I'm right clicking the .mrimg itself and selecting "Browse Image" which mounts it as a browsable drive. If I do that through the main program it does the same and mounts it as a drive, except this way I'm prompted for the administrator password to certain folders for which it just continues to load then says access is denied. No such thing required when mounting the first way.

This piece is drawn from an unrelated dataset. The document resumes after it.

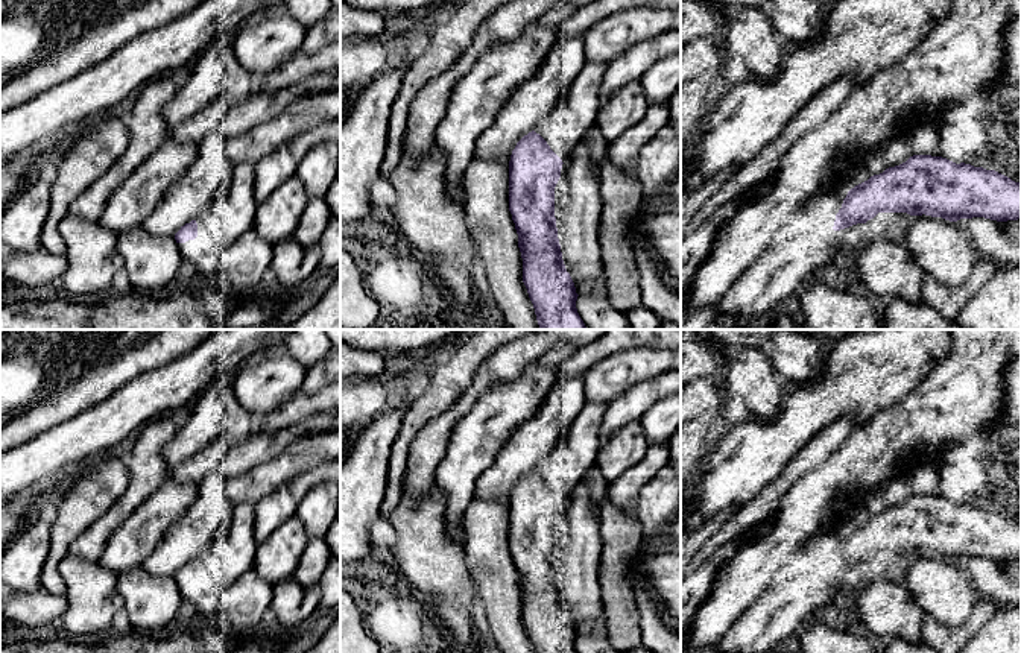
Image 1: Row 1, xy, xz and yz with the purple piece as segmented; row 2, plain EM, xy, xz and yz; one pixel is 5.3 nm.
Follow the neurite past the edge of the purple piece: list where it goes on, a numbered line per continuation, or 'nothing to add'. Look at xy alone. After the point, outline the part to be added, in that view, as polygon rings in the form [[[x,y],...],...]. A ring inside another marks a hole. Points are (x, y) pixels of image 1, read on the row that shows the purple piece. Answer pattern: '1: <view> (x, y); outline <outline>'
1: xy (205, 251); outline [[[204,214],[194,220],[198,223],[198,237],[178,243],[179,254],[198,267],[199,282],[217,284],[220,282],[220,257],[226,251],[226,243],[214,237]]]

Because you have the paid version maybe you forgot what the free version could do? It doesn't matter, I may contact Macrium to get some peace of mind...
 


Possibly. or it was an inclusion in a later update for v6.
 


Looking in one of my other systems, Macrium Free v 6.3....that Browse Image exists and works.
 
I just installed the Creators Update which seems to have gone smoothly. 😉

So, that's pretty neat then if v 6.3 supports file extraction. It doesn't give any indication in the basic feature run down to this, but I found this in the v7 user guide:

"By mounting image files in Windows Explorer you can browse or explore an image and access all the files in a backup. The backed up data appears as a temporary drive in Windows Explorer that you can access, just like any other drive, mounted with its own drive letter. Individual Files and Folders can easily be recovered by using Copy and Paste."

Actually, it looks like the same can be found in the v6 user guide:

http://knowledgebase.macrium.com/display/KNOW/Browsing+Macrium+Reflect+images+and+backups+in+Windows+Explorer

Only thing is, is that it doesn't really make clear whether it's applicable to the free version, at least on that page anyway.

P.S. How does Macrium achieve such fast data transfer rates to hdd?